The path generator functions works by creating shortest path between rep_node and all other nodes. The weight of each node is subtracted by the node’s roi, and actual roi subtracting reps’ cost is generated, based on the max actual roi, a node is chosen by the function where the rep can visit. XGBoost predictor is then used to predict whether the visit will be successful or not, if yes, then the node is travelled else a new node is chosen.

#Generating the path of a rep using prediction
targets, profit = generate_path(G, roi[:], use_prediction = True)

path = list(targets.keys())
path.insert(0, 0)
path_edges = list(zip(path,path[1:]))

fig = plt.figure(1, figsize = (200, 200), dpi = 10)
nx.draw_networkx(G, pos, with_labels = True, node_size = 6500, node_color = 'r')
nx.draw_networkx(G.subgraph(0), pos, node_size = 15000, node_color = 'g')
nx.draw_networkx_edges(G,pos,edgelist=path_edges,edge_color='r',width=20)
plt.axis('equal')
plt.show() 
print("Optimal path using XGBoost predictor (Improved) --> ", list(generate_path(G, roi[:], use_prediction = True)[0].keys()))

Business Insights

1. Segmentation: Segment 1 and 3 consist of KOL i.e. Key Opinion Leaders mainly, therefore they would be primary targets for the sales reps. Further, they have high patient counts/day, therefore they’re expected to be more profitable.

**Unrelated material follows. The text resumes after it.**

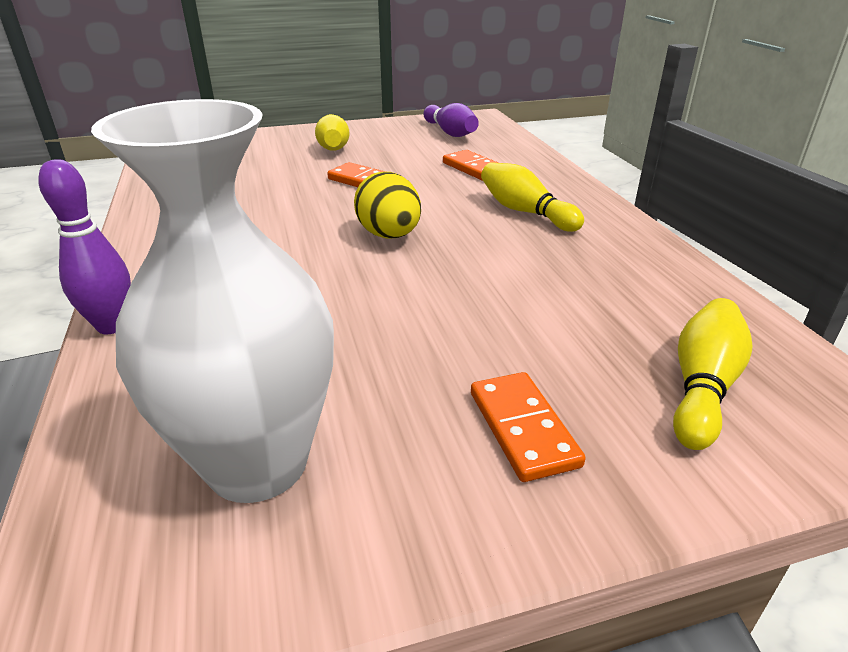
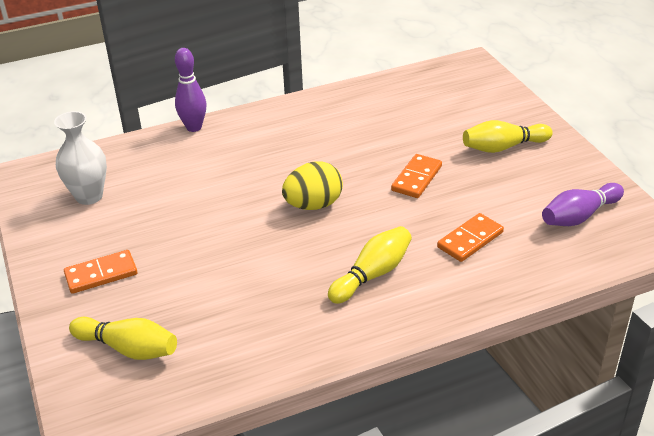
camera: 85 degrees right, 5 degrees up
(257, 463) = (89, 196): white vase -> white vase, size x0.62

2. Accuracy of prediction: The prediction model will be predicting with 81% accuracy, the probability of success of a sales call. Therefore, the sales representatives can take a call if they want to visit the physician or not.

3. Linear Programming: Sales representatives should spend around 50% of their time on explaining the product A, 40% of their time in explaining the product B and the rest 10% in explaining the product C.

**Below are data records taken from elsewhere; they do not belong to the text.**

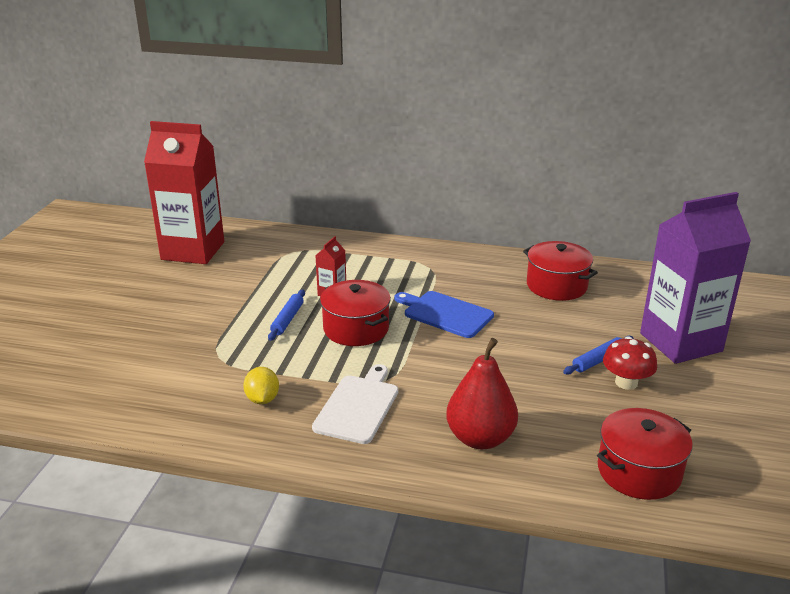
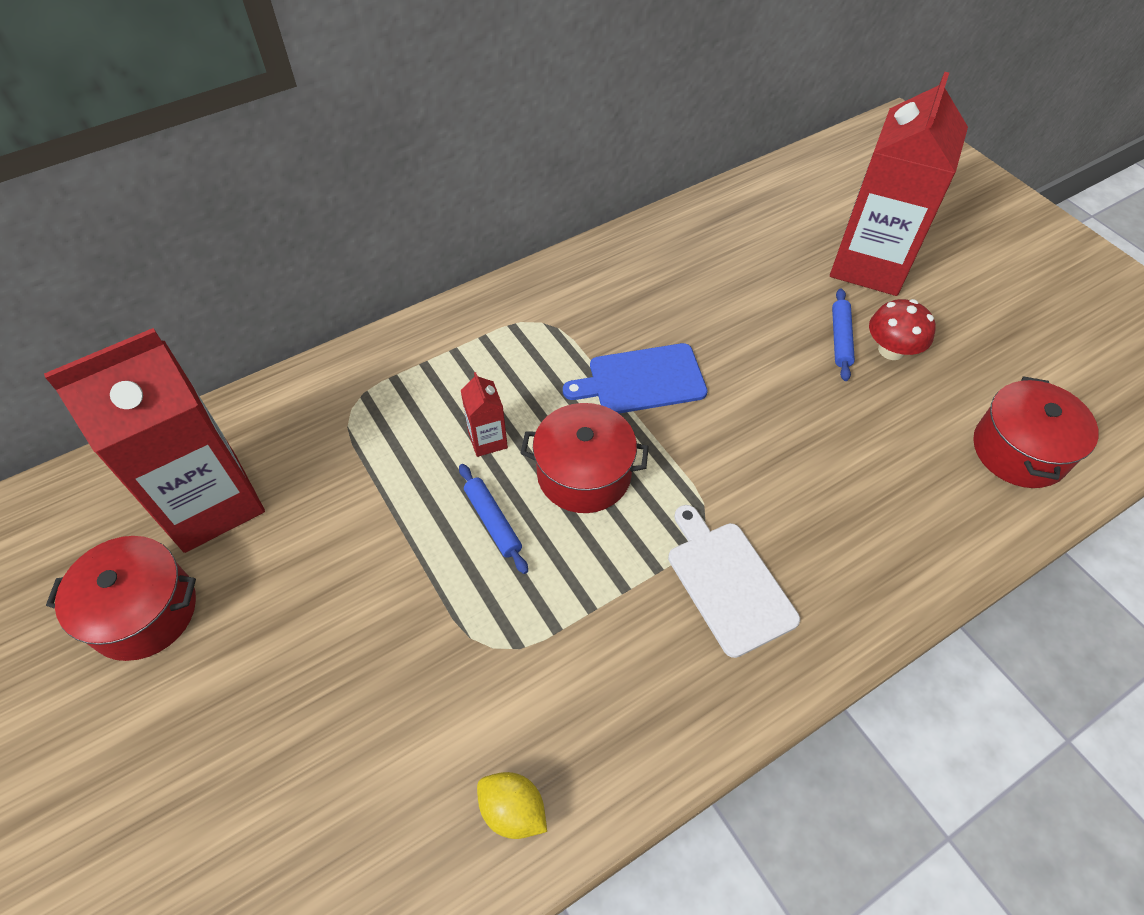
camera: 45 degrees left, 25 degrees up
(262, 399) = (626, 663): yellow lemon -> yellow lemon (513, 810)
(480, 438) = (875, 523): red pear -> none
(556, 286) = (691, 262): red pot -> red pot (143, 611)
(680, 342) = (870, 265): purple carton -> red carton

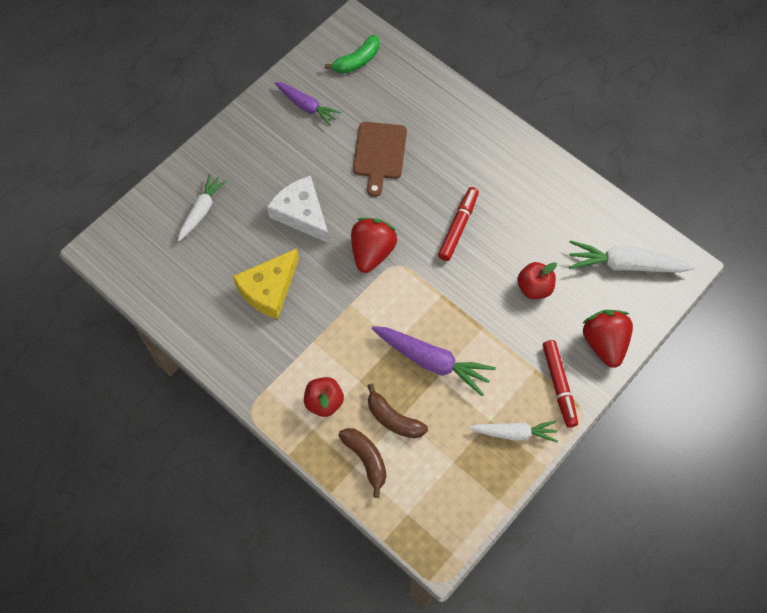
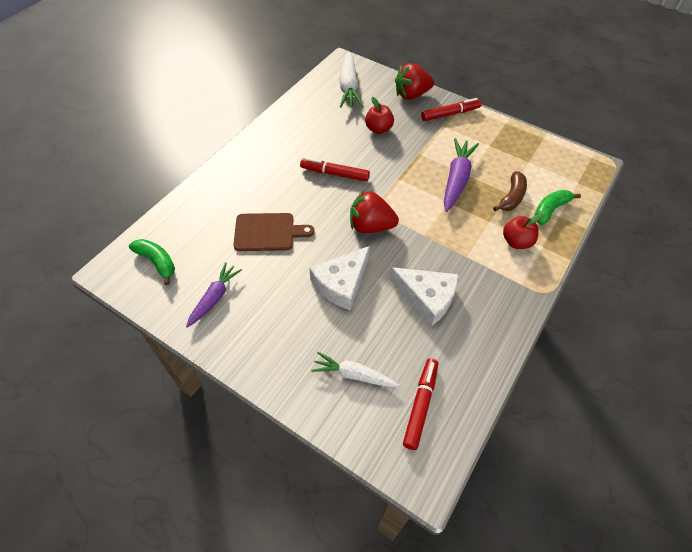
camera: 100 degrees left, 10 degrees down
(160, 259) = (420, 405): none -> red marker
(269, 289) = (426, 297): yellow cheese -> white cheese
(366, 459) = (550, 210): brown banana -> green banana
(514, 433) = (493, 133): white carrot -> none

4. Graph: Based on the current data, for the first day of the sales visit, if the representative decides to visit 5 physicians, then the best 5 physicians and the most optimal path to cover them would be HCP # 13 → 57 → 31 → 161 → 24.

5. Optimizing Graph using XGBoost: If we were to optimize this 5 best physician and their path using the predictive XGBoost function, then the new rendered path would be 57 → 24 → 83 → 7 → 65.

Conclusions:

1. We have used Web Scraping to extract the latitudes and longitudes ourself for the list of physician/customer addressess obtained from the open source National Provider Identifier (NPI) Data.

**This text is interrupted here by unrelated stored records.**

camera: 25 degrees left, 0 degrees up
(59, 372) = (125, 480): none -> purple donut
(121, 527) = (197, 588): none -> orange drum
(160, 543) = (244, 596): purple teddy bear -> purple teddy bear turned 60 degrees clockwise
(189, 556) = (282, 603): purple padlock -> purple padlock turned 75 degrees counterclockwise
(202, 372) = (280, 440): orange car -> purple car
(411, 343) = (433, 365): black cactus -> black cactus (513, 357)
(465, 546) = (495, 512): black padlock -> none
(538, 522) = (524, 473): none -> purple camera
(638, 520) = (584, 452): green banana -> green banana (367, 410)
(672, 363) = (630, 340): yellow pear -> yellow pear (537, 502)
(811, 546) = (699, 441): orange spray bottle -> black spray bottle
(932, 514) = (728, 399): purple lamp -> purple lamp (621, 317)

2. We will be able to help the sales force of a pharmaceutical company to segment their target customers into 5 segments using K-Means

3. The proposed training model on XGBoost will predict the probability of success of a visit for the future/upcoming data. This knowledge will further be used in graph theory to find optimal path.

4. We will be able to provide guidance on the effort split for product A, B and C that the sales representative will have to make on a sales call using Linear Programming.

5. We have used Bellman Fords algorithm to identify the shortest path which the sales representative can take in a day, in order to optimize the revenue and minimize the travel cost and time.

6. We have used Has_Path algorithm from the nx library to check whether a path exists in between two nodes in a networkx graph.